Which lines in the data below contain the word "root"? Return each of them.

=== Data ===

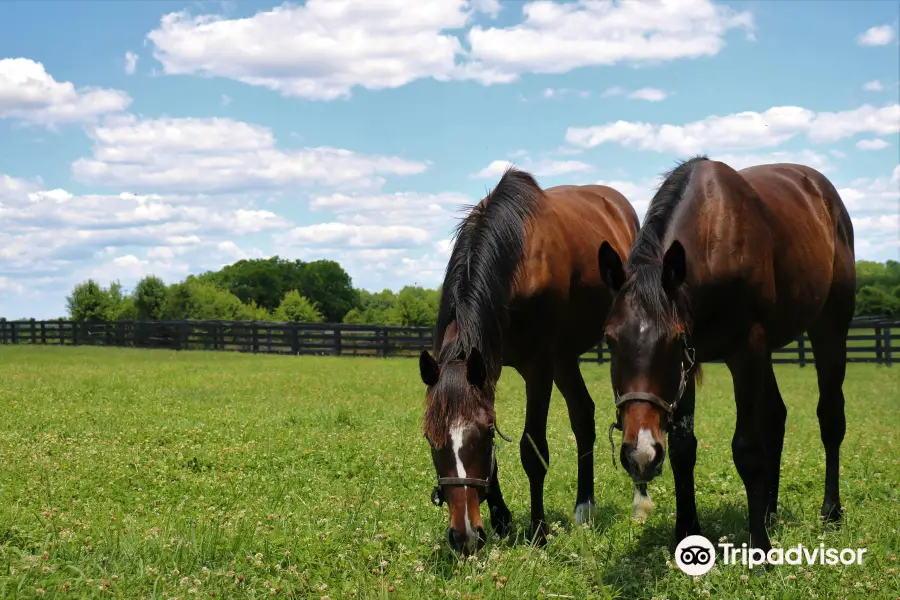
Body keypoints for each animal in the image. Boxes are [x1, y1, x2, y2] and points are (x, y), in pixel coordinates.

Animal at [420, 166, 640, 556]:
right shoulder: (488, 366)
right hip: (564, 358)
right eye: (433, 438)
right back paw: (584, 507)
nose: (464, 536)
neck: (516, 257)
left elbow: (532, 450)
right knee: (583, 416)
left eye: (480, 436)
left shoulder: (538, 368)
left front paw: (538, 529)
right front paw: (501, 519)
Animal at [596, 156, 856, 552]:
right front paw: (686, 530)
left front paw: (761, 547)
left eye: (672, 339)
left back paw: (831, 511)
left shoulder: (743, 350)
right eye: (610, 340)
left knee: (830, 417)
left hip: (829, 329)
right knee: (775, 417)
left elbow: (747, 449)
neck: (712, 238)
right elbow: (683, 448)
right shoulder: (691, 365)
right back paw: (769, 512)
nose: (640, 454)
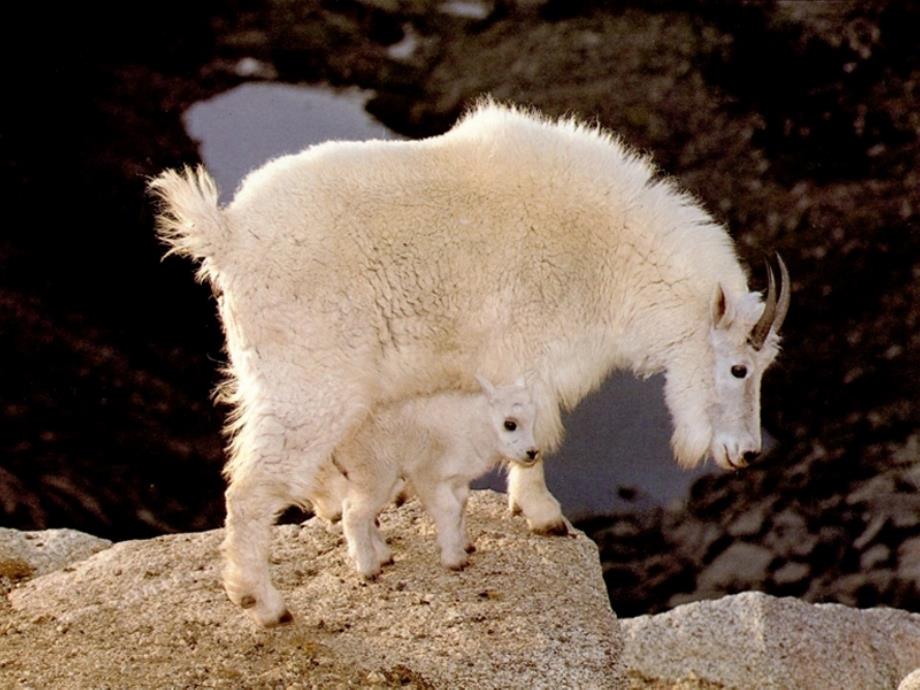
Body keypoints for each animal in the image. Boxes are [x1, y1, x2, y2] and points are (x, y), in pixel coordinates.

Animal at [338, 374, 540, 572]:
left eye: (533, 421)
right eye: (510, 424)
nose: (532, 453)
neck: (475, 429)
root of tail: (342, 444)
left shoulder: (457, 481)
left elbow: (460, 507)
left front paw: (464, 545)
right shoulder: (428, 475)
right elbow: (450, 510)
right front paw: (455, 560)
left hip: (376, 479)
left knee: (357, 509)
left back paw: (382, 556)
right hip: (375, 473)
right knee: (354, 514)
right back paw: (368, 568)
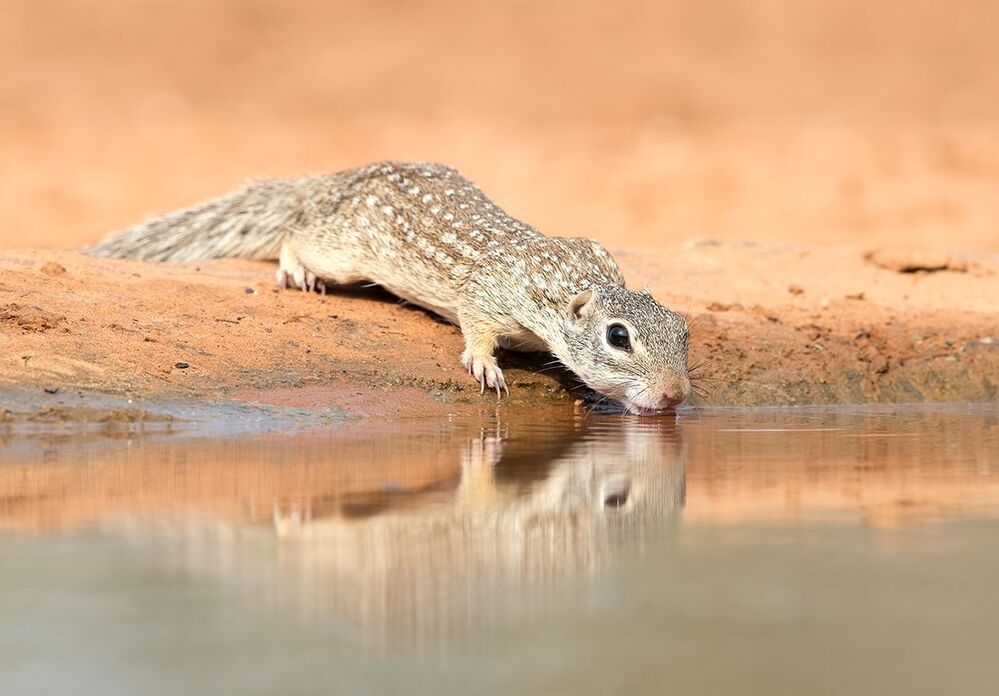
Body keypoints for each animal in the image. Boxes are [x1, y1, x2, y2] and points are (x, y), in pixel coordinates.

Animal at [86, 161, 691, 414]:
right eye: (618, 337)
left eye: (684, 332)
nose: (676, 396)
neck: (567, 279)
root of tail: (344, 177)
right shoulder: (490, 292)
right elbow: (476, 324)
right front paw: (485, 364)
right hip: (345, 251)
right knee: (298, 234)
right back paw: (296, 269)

===
=== Data ===

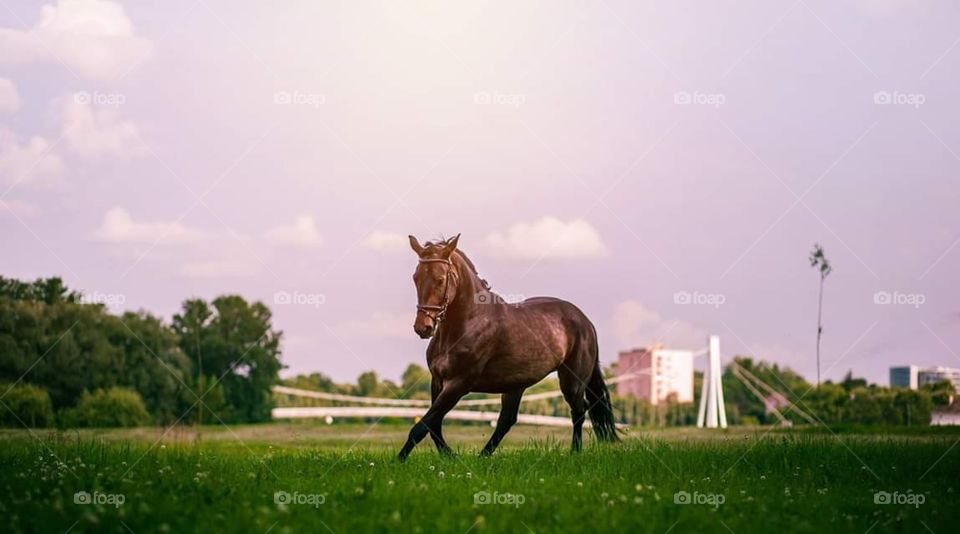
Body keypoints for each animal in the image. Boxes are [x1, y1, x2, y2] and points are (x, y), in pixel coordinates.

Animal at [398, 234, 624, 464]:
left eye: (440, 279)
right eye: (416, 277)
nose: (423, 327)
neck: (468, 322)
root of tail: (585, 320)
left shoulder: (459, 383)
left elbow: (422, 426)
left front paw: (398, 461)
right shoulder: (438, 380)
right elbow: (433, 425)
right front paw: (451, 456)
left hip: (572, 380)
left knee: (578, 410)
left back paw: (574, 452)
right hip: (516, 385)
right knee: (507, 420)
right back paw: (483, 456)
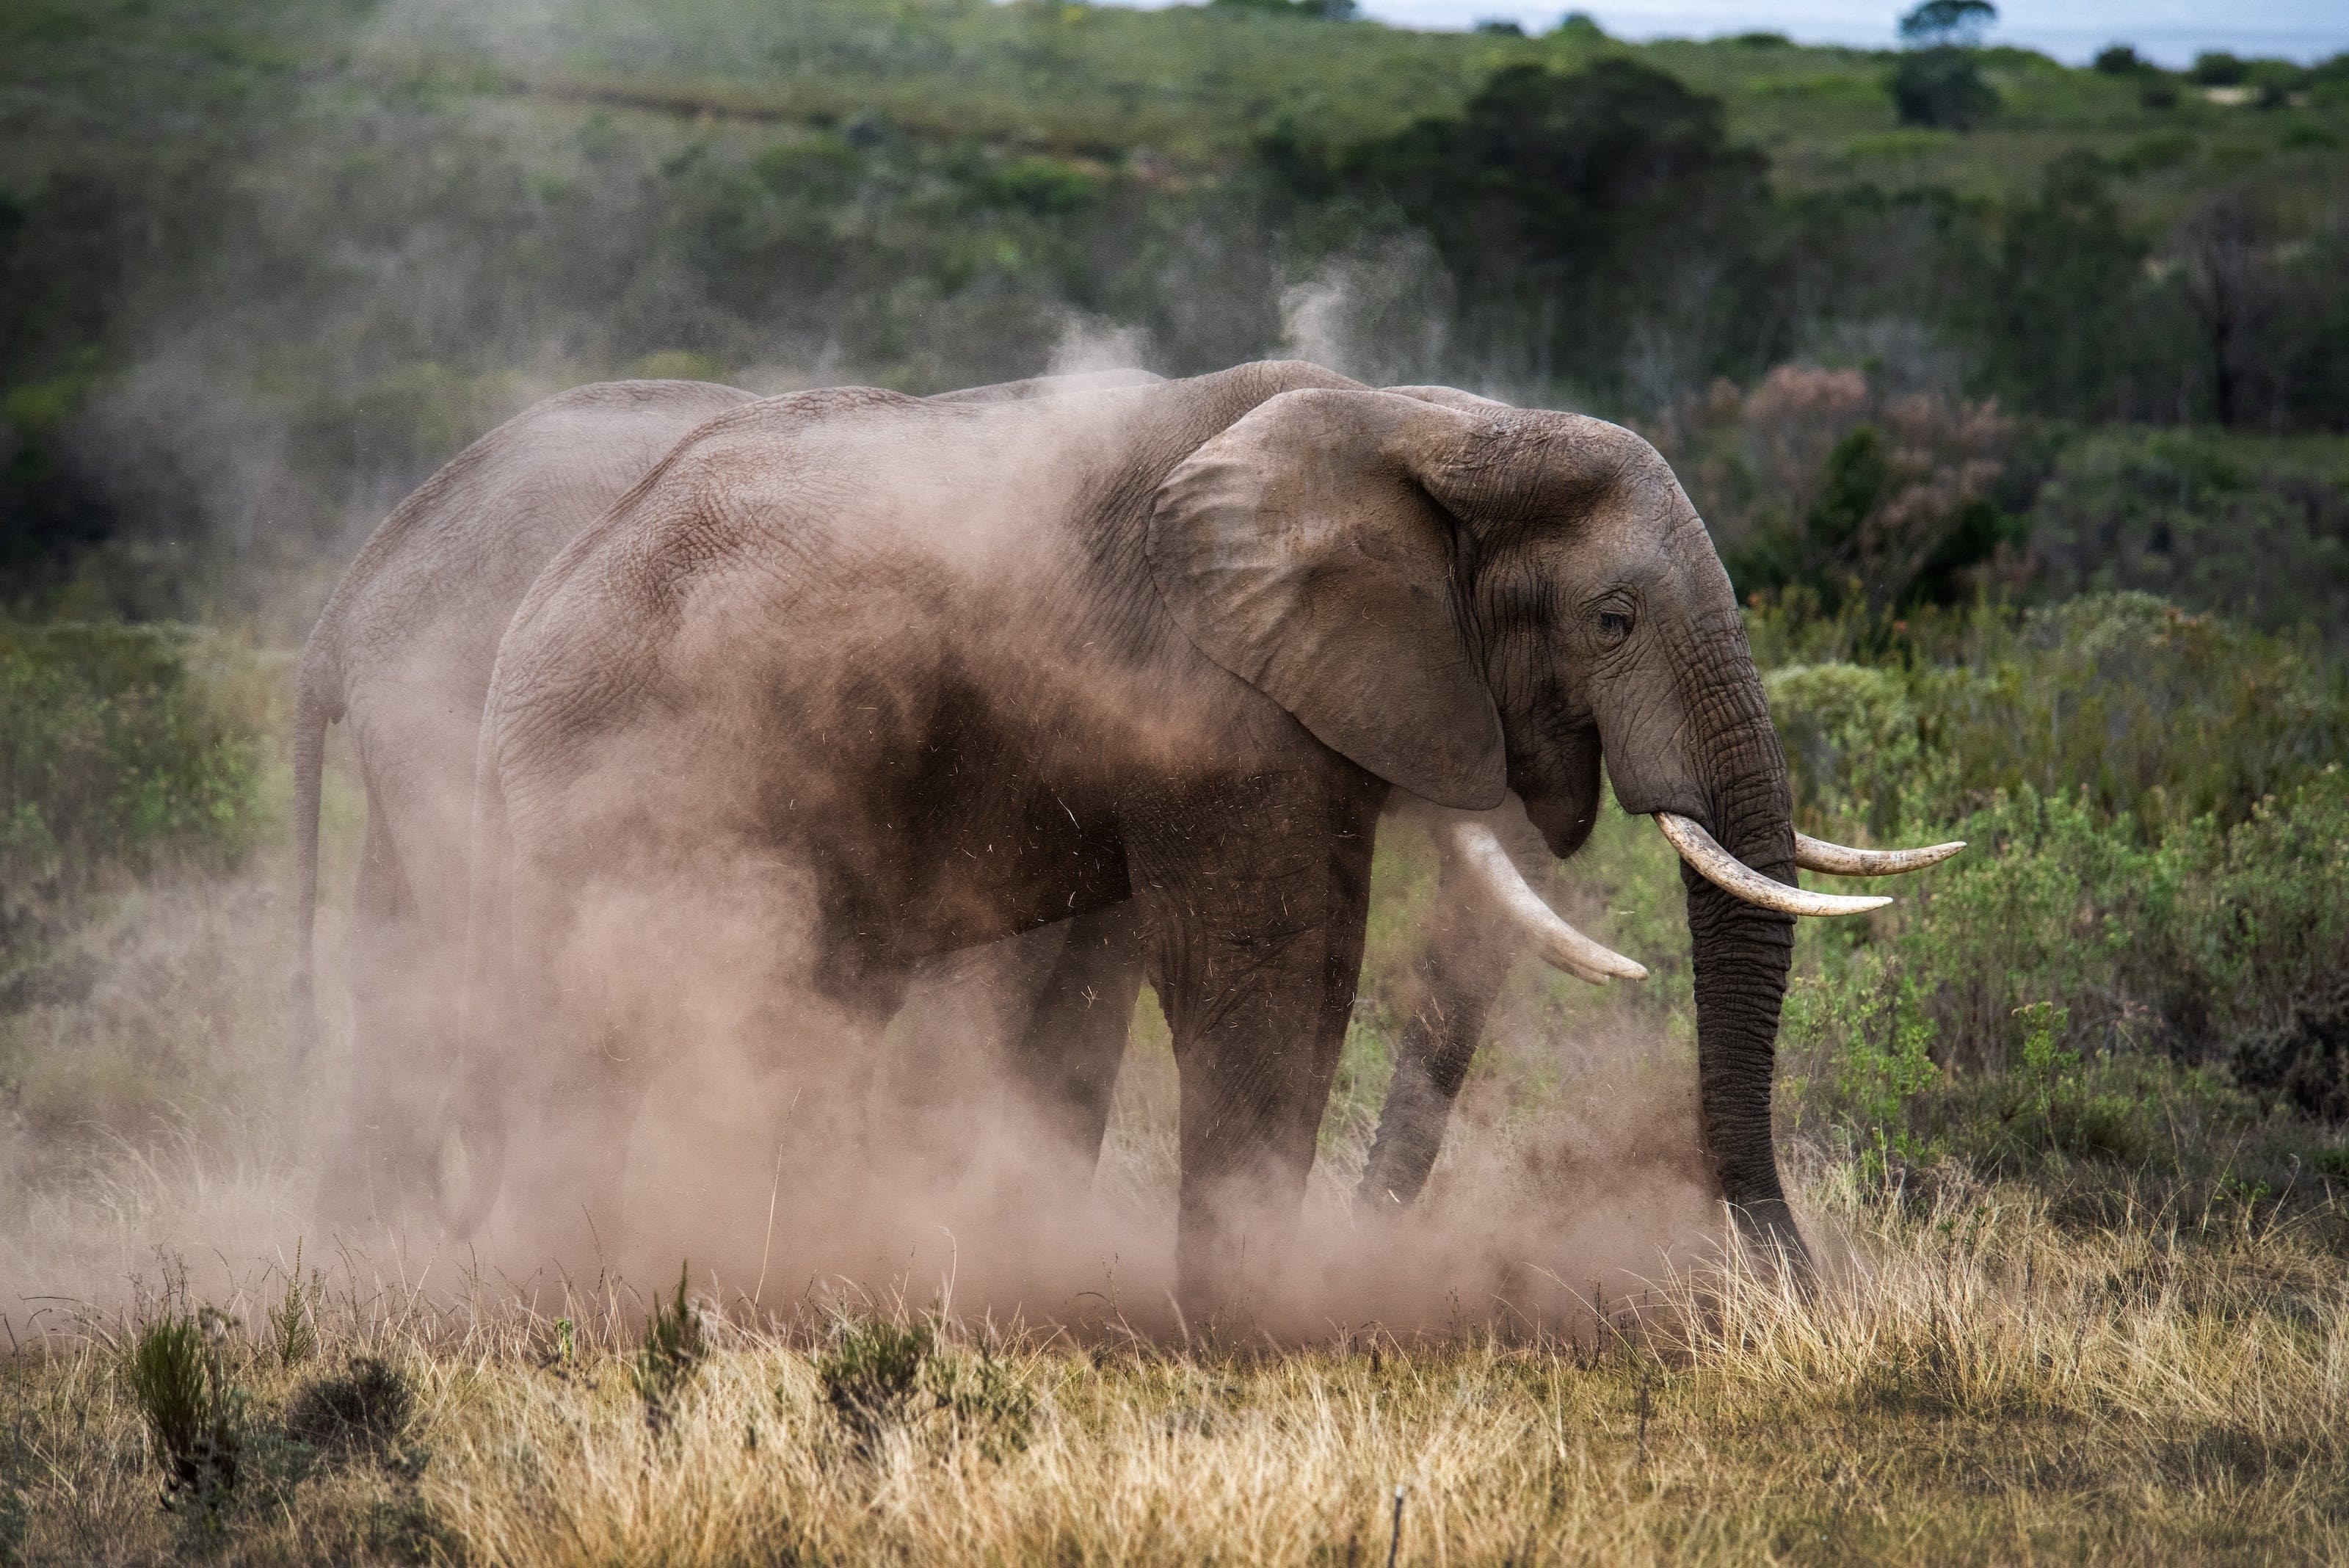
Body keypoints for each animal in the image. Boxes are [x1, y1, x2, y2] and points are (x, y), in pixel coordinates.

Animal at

===

**Exercise result**
root of tail: (342, 444)
root of tail: (344, 177)
root of tail: (585, 320)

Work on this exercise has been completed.